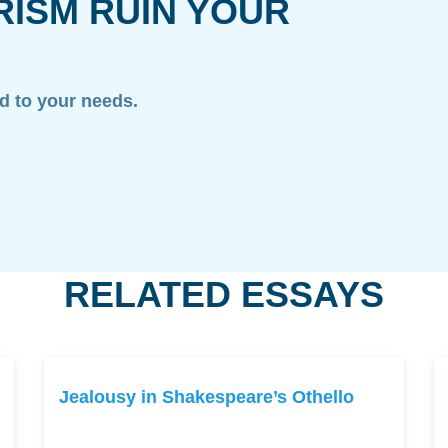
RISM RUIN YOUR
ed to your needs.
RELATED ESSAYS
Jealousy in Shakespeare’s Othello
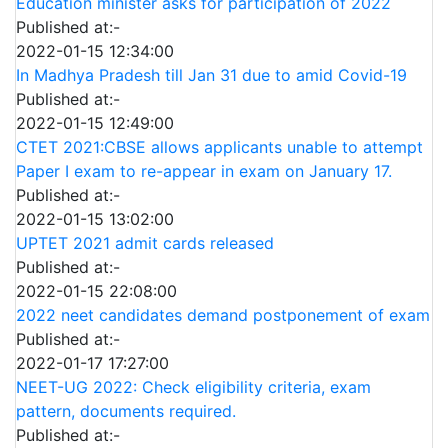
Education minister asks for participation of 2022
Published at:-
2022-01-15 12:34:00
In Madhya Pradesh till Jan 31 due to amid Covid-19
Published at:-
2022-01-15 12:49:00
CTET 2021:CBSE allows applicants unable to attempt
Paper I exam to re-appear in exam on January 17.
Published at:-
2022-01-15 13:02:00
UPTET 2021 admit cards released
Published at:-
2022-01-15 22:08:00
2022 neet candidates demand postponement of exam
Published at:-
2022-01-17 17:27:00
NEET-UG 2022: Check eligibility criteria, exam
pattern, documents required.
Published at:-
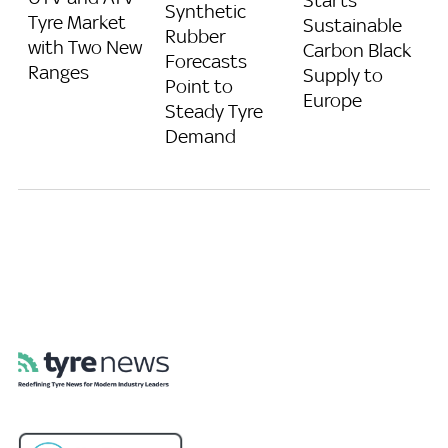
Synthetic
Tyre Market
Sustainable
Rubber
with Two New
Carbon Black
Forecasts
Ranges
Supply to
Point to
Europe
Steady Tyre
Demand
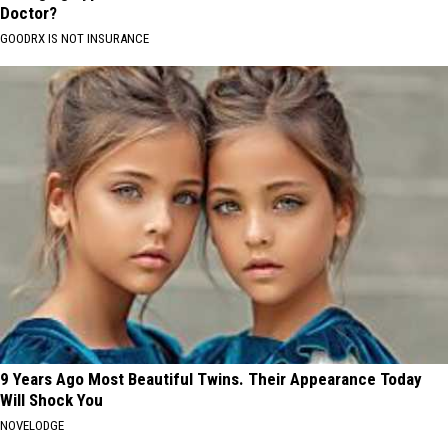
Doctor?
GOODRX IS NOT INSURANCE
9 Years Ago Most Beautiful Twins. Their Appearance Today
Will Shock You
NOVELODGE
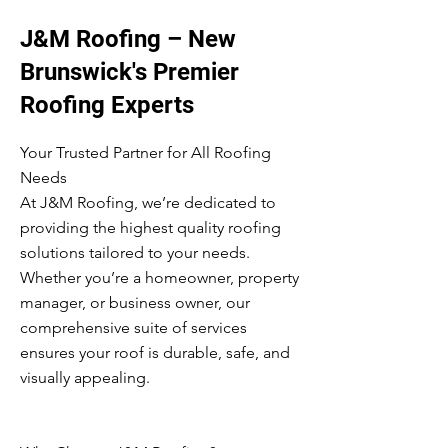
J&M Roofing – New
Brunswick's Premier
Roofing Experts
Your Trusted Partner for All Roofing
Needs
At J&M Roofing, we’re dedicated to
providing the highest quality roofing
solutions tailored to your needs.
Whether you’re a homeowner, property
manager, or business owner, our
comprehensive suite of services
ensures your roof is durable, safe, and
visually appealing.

==

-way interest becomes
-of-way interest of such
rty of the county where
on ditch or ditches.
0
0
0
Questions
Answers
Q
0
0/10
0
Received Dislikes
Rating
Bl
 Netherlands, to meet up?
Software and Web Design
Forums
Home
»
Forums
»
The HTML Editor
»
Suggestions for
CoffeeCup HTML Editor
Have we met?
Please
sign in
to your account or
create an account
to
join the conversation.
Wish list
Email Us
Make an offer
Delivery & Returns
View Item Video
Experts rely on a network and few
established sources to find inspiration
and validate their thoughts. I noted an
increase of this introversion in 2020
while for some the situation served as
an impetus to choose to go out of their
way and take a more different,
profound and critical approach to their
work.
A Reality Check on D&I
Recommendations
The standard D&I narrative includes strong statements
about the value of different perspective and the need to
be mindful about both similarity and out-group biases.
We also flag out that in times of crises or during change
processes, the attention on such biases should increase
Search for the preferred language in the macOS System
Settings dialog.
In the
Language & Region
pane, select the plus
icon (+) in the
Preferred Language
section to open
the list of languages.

* * *

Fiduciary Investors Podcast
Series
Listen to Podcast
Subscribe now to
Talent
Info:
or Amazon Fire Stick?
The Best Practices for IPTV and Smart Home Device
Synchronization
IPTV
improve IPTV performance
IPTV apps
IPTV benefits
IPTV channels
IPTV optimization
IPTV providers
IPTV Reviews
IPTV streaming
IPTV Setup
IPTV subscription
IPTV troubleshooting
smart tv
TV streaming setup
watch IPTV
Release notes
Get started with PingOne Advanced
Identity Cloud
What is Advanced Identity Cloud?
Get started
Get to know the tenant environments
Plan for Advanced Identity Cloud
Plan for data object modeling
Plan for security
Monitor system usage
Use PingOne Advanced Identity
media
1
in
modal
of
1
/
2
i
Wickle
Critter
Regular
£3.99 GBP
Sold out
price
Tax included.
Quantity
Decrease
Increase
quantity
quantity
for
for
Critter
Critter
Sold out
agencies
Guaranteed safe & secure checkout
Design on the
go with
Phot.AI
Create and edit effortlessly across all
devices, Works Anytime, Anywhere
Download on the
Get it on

#### Work to complete
Please go through the material and return each line where the word "PingOne" appears.

#### Exercise result
Get started with PingOne Advanced
Use PingOne Advanced Identity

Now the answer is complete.